» Task brief: Gather all lines in the entries that include the word "grunnleggende".
====================
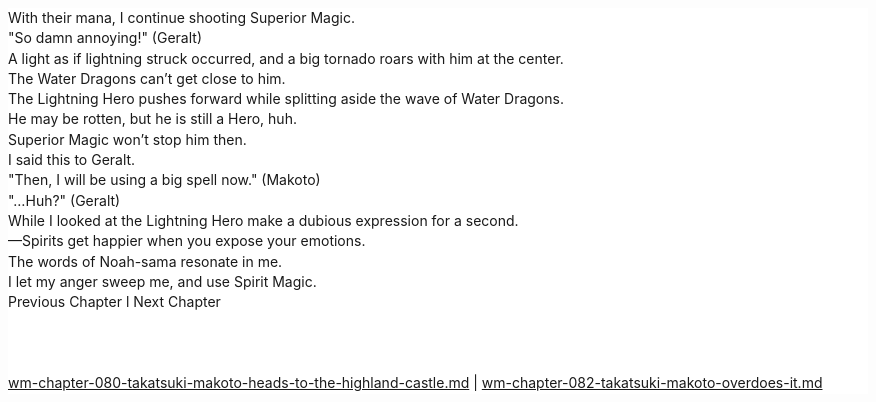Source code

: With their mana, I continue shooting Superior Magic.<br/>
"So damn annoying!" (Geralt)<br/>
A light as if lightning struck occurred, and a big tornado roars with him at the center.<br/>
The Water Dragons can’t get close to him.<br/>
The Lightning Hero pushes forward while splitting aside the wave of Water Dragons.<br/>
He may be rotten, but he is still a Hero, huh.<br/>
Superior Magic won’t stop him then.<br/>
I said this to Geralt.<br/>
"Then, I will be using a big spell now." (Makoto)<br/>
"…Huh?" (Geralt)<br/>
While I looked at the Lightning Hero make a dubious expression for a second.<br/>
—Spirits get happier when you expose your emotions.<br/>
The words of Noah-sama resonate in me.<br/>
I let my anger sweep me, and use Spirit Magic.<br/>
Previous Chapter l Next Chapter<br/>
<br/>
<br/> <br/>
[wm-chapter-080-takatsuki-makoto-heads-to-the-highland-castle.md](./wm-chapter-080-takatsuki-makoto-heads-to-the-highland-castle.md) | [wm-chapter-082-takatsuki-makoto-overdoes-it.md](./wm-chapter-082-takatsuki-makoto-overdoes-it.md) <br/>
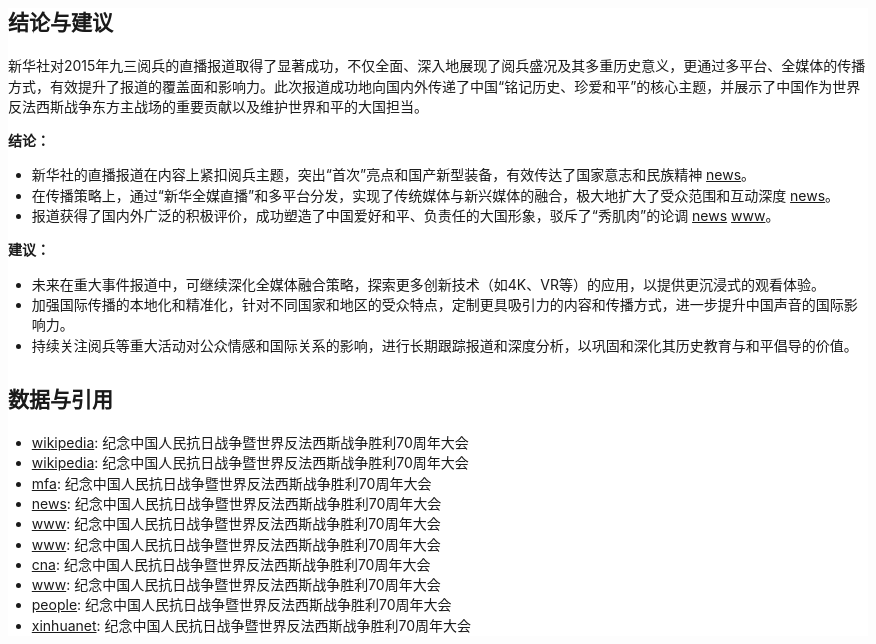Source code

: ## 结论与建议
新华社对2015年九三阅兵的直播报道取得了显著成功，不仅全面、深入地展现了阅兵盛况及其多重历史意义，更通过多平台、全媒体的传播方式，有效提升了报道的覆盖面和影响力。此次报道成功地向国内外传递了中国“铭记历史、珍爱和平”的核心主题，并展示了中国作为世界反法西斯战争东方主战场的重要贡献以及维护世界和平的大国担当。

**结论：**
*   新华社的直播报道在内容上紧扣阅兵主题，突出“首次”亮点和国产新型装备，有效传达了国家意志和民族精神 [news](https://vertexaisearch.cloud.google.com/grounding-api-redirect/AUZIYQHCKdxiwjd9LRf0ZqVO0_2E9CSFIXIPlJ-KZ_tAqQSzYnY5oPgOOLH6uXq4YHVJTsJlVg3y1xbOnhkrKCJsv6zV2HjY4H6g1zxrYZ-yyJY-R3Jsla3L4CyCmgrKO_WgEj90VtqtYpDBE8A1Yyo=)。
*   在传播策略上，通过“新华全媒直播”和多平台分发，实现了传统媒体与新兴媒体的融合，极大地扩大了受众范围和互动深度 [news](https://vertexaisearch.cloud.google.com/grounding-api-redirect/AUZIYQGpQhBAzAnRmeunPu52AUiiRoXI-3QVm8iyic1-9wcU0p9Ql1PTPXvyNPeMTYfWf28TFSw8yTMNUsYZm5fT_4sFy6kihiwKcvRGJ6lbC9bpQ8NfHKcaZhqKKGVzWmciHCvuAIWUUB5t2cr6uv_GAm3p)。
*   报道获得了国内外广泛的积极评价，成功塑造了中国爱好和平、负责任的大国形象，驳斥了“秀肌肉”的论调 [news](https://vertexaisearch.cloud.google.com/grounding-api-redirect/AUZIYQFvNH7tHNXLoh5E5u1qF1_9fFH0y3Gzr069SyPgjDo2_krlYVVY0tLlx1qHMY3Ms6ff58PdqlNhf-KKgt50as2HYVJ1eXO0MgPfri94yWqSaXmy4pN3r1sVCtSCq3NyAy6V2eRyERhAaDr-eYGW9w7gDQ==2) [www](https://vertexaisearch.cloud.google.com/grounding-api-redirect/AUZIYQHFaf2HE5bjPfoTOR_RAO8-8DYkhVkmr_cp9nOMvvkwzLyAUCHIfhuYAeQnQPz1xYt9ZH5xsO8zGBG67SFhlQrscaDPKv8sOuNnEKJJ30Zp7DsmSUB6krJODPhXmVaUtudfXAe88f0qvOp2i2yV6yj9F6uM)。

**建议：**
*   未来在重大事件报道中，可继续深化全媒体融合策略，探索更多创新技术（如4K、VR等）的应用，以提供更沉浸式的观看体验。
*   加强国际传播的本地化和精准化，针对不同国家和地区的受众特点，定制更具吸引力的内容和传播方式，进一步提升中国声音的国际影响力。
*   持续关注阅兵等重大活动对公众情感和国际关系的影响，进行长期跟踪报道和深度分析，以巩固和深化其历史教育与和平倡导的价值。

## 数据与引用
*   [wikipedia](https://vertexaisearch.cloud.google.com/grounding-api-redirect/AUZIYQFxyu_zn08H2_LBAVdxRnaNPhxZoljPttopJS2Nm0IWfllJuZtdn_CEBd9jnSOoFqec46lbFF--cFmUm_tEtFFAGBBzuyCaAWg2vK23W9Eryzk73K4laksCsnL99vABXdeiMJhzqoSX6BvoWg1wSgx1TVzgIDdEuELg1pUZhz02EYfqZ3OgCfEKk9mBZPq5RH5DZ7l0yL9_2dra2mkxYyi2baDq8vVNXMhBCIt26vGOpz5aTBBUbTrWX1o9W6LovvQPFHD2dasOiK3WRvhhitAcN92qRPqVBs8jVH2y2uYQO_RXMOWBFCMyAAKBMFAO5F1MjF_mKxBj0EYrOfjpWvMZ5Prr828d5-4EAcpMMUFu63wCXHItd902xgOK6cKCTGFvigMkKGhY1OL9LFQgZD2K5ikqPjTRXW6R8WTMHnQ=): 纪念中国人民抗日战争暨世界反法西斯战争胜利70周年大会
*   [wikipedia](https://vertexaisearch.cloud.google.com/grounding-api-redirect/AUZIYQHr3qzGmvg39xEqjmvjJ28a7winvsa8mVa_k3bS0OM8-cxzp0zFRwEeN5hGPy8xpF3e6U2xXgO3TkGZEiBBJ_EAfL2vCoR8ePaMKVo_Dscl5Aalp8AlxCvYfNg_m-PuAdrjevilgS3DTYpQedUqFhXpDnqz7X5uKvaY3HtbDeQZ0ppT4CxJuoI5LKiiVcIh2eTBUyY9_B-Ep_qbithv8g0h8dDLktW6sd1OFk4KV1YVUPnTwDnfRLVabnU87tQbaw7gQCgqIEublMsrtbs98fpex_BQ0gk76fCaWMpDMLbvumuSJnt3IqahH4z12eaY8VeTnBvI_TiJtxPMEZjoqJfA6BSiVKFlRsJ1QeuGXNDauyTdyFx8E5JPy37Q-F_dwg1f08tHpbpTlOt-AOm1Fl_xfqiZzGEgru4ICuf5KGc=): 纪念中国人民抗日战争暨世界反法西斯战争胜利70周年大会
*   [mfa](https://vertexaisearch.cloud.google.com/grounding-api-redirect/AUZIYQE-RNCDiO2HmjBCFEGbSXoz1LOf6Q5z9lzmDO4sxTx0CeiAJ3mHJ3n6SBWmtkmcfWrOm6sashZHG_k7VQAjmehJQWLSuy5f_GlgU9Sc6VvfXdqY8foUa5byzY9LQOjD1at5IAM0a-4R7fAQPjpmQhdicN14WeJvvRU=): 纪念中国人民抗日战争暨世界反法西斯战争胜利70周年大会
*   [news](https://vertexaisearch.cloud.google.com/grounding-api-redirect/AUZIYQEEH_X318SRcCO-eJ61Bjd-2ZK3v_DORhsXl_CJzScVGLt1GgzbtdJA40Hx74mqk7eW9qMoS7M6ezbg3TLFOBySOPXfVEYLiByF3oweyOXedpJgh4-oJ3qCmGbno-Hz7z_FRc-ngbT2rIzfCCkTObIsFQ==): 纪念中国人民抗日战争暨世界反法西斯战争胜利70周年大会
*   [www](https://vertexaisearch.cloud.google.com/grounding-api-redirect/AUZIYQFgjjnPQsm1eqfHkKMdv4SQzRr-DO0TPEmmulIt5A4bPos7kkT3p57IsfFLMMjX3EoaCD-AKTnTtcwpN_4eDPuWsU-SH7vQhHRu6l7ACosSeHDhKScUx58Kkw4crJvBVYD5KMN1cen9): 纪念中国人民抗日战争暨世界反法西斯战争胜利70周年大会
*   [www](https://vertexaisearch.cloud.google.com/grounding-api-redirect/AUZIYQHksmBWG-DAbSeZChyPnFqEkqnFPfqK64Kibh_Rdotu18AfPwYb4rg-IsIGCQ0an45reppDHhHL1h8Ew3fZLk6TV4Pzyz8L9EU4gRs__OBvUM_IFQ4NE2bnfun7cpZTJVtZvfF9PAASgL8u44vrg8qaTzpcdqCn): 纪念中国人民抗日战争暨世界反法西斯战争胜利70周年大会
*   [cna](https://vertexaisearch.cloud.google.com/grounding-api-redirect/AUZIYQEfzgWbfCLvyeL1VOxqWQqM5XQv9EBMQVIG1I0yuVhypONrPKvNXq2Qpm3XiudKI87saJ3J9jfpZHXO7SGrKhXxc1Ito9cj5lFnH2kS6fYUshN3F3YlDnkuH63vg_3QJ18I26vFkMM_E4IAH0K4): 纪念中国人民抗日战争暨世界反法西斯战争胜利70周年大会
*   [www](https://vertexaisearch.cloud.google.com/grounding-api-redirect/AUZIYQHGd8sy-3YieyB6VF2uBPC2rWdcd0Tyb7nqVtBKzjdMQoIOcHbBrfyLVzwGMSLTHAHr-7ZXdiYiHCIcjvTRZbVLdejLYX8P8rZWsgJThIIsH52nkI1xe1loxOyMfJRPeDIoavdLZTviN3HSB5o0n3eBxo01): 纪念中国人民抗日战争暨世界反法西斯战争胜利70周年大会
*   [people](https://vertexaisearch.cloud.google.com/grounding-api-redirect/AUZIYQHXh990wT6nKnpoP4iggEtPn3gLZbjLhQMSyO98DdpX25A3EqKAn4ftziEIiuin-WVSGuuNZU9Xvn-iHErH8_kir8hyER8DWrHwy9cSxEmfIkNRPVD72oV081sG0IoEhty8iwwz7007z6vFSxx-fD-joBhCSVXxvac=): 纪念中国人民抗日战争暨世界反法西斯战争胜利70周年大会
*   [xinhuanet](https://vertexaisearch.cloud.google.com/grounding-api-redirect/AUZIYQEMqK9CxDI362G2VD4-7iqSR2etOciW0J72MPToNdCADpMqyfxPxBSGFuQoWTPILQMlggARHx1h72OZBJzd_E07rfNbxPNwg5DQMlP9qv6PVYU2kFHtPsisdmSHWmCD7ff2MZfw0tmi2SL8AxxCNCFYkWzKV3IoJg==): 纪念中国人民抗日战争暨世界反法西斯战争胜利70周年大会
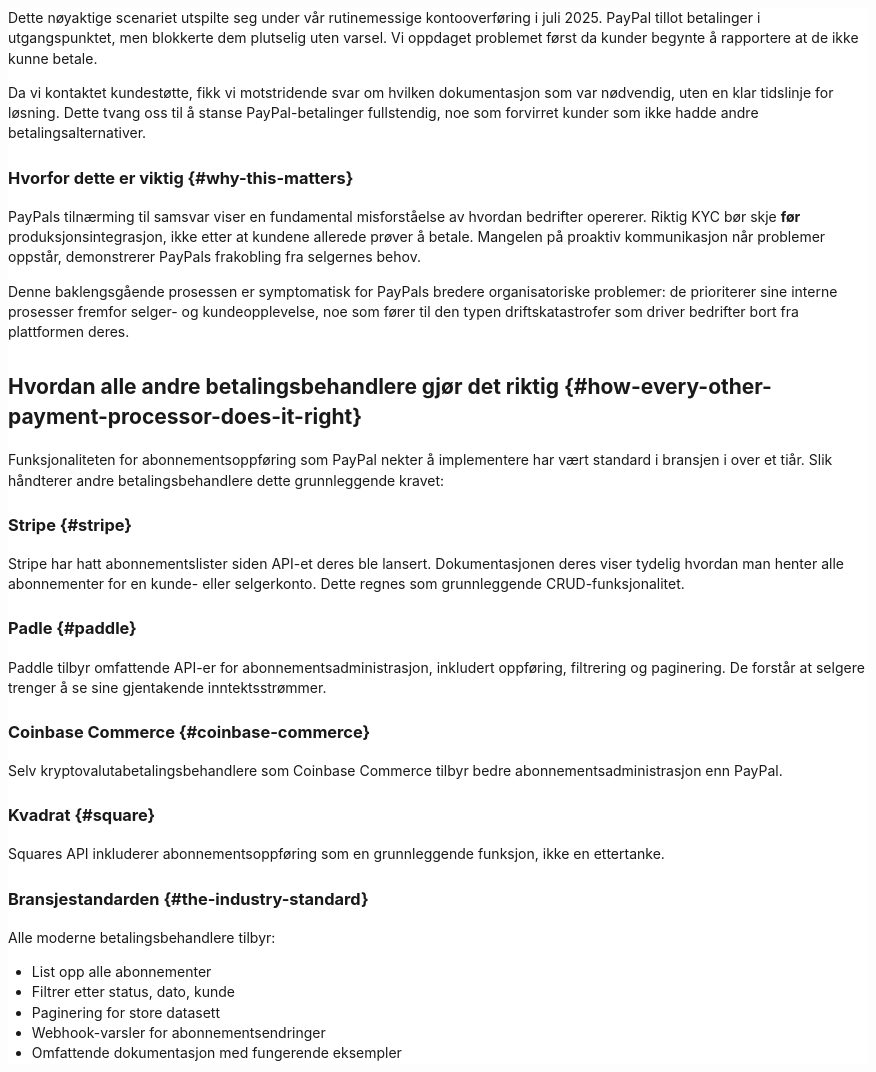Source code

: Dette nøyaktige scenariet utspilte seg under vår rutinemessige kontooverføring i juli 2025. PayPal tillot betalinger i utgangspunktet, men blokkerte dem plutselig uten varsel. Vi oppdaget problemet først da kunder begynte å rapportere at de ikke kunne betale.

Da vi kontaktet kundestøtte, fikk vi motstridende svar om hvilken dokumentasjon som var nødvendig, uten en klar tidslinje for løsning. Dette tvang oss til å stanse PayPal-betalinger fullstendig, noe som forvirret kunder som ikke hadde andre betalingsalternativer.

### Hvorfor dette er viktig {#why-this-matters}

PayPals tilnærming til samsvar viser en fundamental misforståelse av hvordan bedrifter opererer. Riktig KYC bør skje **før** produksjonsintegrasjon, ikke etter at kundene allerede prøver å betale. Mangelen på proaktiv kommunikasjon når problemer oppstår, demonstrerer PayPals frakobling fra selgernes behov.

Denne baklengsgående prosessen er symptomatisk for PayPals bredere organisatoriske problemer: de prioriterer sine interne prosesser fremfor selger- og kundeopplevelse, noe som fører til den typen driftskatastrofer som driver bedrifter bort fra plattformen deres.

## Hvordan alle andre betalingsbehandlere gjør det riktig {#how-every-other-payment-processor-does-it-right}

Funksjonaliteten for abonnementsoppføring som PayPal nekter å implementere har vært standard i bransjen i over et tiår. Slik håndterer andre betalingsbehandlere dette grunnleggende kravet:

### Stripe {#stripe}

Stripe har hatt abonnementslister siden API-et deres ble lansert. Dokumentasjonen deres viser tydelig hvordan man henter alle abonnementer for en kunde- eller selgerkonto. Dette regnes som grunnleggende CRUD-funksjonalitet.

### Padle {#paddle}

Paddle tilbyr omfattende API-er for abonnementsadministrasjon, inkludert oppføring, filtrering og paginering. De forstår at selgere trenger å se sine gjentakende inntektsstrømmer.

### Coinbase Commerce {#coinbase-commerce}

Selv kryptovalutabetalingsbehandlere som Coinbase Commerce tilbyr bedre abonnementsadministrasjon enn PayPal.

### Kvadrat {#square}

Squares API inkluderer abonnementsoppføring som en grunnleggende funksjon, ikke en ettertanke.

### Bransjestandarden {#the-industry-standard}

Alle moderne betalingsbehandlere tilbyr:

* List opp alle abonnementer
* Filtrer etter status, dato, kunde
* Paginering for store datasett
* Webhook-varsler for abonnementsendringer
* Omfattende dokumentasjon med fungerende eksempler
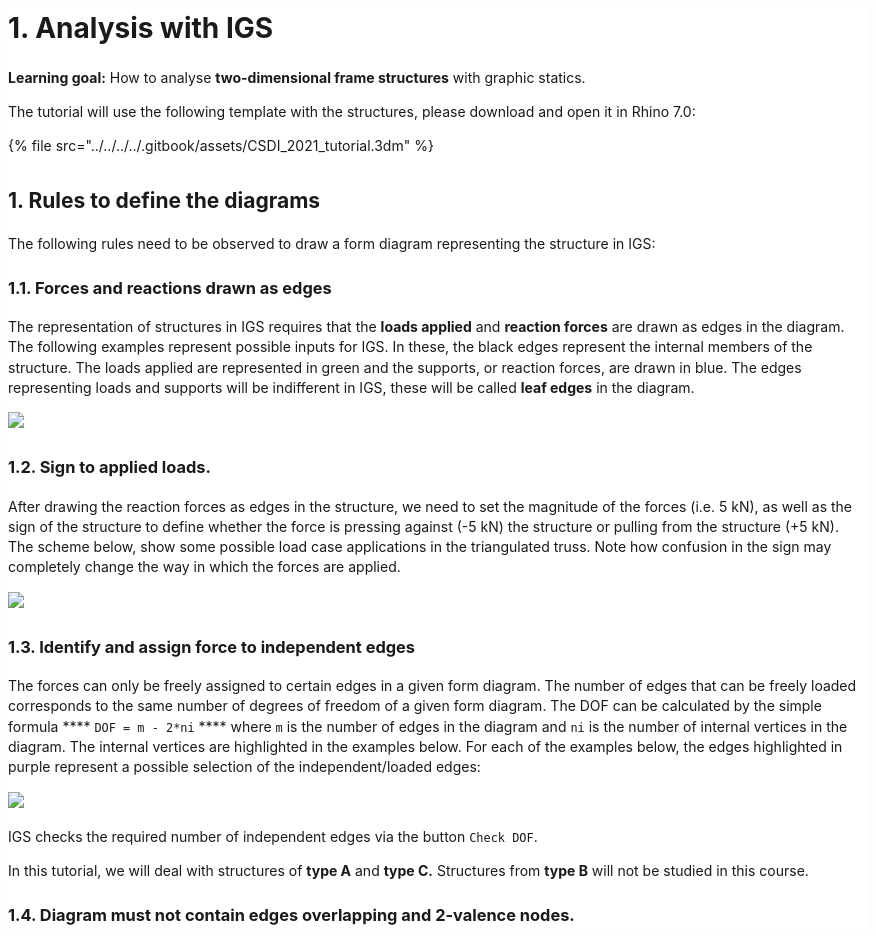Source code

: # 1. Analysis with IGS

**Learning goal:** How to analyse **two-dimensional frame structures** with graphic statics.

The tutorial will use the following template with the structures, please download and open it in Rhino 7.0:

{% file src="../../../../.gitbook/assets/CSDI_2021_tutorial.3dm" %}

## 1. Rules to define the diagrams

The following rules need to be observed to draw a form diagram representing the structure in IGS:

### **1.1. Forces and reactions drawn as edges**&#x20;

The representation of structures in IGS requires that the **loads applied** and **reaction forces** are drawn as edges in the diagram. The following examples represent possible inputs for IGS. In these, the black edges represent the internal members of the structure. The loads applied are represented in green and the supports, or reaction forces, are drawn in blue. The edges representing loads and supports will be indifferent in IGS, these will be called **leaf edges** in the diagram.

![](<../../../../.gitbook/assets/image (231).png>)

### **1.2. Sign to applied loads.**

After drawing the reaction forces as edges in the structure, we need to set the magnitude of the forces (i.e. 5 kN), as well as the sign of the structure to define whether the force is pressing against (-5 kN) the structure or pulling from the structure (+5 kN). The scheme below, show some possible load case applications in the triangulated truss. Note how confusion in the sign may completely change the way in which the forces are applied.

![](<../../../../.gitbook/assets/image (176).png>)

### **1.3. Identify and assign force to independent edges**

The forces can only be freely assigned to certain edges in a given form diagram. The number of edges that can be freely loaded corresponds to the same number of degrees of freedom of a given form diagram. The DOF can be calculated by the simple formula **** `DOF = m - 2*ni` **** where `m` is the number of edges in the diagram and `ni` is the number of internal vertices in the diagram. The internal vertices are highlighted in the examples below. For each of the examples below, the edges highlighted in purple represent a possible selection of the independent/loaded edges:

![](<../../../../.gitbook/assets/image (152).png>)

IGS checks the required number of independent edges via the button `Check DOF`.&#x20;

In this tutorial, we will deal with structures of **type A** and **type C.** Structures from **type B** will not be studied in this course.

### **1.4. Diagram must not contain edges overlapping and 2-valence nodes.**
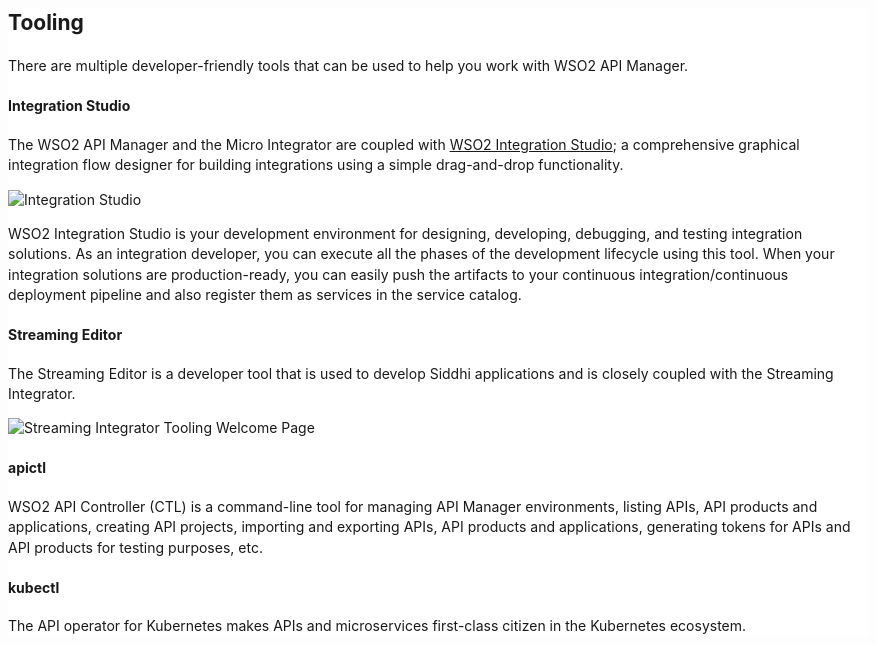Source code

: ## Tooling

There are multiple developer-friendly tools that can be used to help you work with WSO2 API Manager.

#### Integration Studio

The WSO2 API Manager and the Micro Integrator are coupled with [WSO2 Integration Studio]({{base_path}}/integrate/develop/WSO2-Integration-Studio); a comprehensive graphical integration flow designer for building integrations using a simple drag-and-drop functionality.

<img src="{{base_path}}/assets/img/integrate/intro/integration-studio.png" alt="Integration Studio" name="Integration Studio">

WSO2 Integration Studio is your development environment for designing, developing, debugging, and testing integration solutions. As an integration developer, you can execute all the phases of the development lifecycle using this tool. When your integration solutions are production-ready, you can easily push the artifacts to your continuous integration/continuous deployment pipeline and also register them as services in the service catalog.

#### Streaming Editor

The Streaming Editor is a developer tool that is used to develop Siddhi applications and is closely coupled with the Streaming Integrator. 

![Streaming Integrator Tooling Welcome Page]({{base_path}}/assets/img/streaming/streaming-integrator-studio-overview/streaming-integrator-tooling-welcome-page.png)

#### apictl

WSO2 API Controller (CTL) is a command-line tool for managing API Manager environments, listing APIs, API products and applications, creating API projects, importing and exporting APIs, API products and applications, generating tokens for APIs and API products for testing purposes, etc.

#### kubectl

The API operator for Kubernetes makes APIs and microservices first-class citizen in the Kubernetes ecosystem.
====================
» Answer to the exercise:
Funksjonaliteten for abonnementsoppføring som PayPal nekter å implementere har vært standard i bransjen i over et tiår. Slik håndterer andre betalingsbehandlere dette grunnleggende kravet:
Stripe har hatt abonnementslister siden API-et deres ble lansert. Dokumentasjonen deres viser tydelig hvordan man henter alle abonnementer for en kunde- eller selgerkonto. Dette regnes som grunnleggende CRUD-funksjonalitet.
Squares API inkluderer abonnementsoppføring som en grunnleggende funksjon, ikke en ettertanke.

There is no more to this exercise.